Adam Resurrected is the new movie by Paul Schrader (Affliction, Auto-Focus) premiering here at Telluride 2008. I was at the first screening which was also the first time Schrader ever watched the movie with an audience. “I realized watching it how exhausting it is, ” he told me right after the screening, “And it’s full of extremes. Literally, that old saying ‘you don’t know whether to laugh or cry’ is true here, and some scenes I think either emotion is fine with me.”

It’s in the navigation of extremes that my crush on Jeff Goldblum, who plays the title character, was born. I’m not one to get into Oscar buzz, but I will with Jeff and even add easily excerpted blurbs: Jeff Goldblum is magnificent. Jeff Godlblum’s peformance is a tour de force. I want to make out with Jeff Goldblum in the back of his Toyota Prius. Like how Daniel Day-Lewis’ character, Daniel Plainview (There Will be Blood), would have seemed flat or absurd in another actor’s hands, Jeff Goldblum’s wry delivery and velvet wit take the absurdity of Adam Stein and make him believable.

Based on the wildly imaginative novel by Yoram Kaniuk, Adam Resurrected begins in 1961 in Tel Aviv where an aging, witty and debonair Adam Stein has gotten a little too rough with his landlord/girlfriend and she has him committed again to the Seizling Institute out in the Negev desert. Founded by an American philanthropist, the institute is an asylum for concentration camp survivors living in Israel. It’s purpose is to somehow restore a reason to care about humanity and god when they carry the weight of being survivors to unspeakable horrors perpetrated on everyone they loved. Each patient is a walking abstraction of a type of survivor: A speechless woman carrying a babydoll, a young man who was a Nazi servant, a man who couldn’t protect his daughter.

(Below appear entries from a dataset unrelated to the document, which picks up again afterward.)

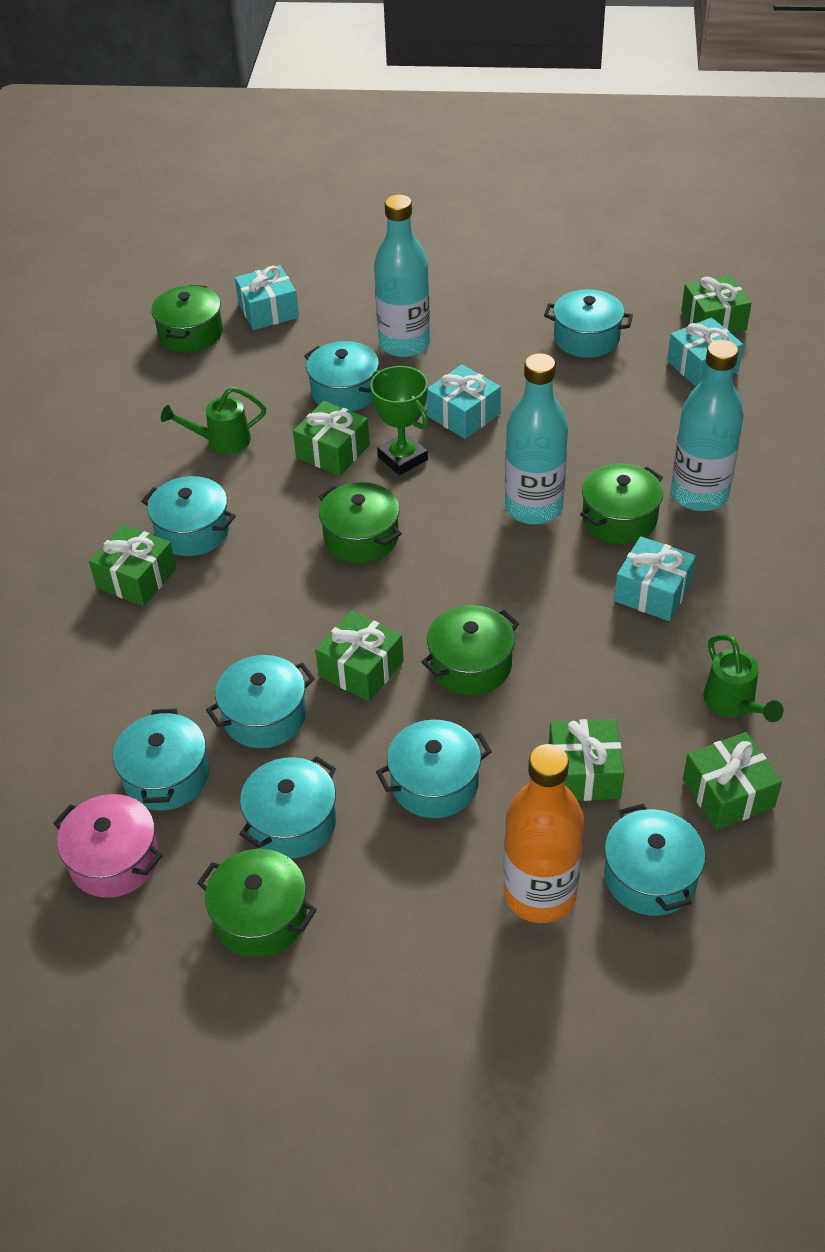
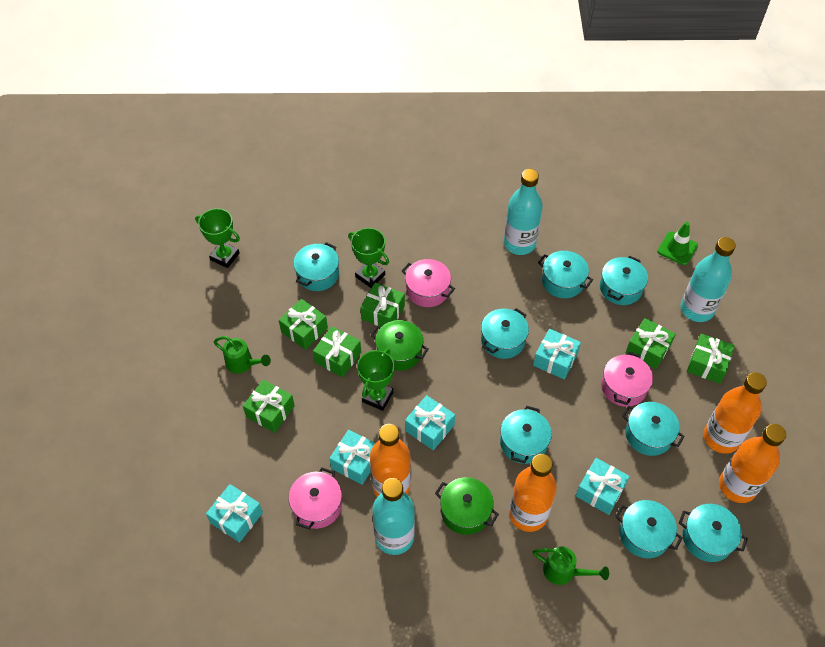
green pot: 5 -> 2
green traffic cone: 0 -> 1
green trophy: 1 -> 3
orange bottle: 1 -> 4
pink pot: 1 -> 3
turquoise gift: 4 -> 5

Adam Stein is a susperstar in the asylum. The head nurse (Ayelet Zurer) is his mistress, Dr. Gross (Derek Jacobi) his biggest fan. A famous performer in Berlin, Adam was a one man circus who could throw knives, read minds, play violin, do magic, impersonate animals and, strangely, cause himself to bleed on command. Through flashbacks, we see his rise from a Cabaret performer in 1924 to a celebrity in 1936. One night as he works the audience, he reads the mind of an unstable audience member–played by Willem Dafoe–and makes him the butt of a joke. In 1945 when Adam and his family enter a concentration camp, Willem Dafoe has become Commandant Klein, head of the camp. He belittles Adam by getting him to impersonate a dog and charm his German Shepherd. From that night on, Adam literally becomes the Commandant’s pet: A dog whose a man.

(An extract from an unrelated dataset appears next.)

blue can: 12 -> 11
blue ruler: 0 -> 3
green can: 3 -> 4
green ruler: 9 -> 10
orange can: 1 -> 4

At the asylum, he finds what he thinks to be a dog. As if lifted from some horrific parallel dimension, the dog is a boy brought to the asylum. If Adam can turn this dog into a boy again, then maybe he can put away his past as a dog, as the commandant’s pet who survived the camp where his wife and daughters were brutalized.

When I asked Paul Schrader what sparked his interest i the book he said, “Just the strength of the metaphor: The man who once was a dog who meets a dog who once was a boy. I’m not jewish, I’m not as invested as some others in issues of survival guilt and Jewish identity, but that aside, these are really universal themes.” It is universal. Dense with emotion and humor, Adam Resurrected is about the complicated path back from being treated as a dog, a non-human, to becoming a full person again. It’s a powerful metaphor that could have crushed another actor, but it’s the part Jeff Goldblum has been building up to his entire career.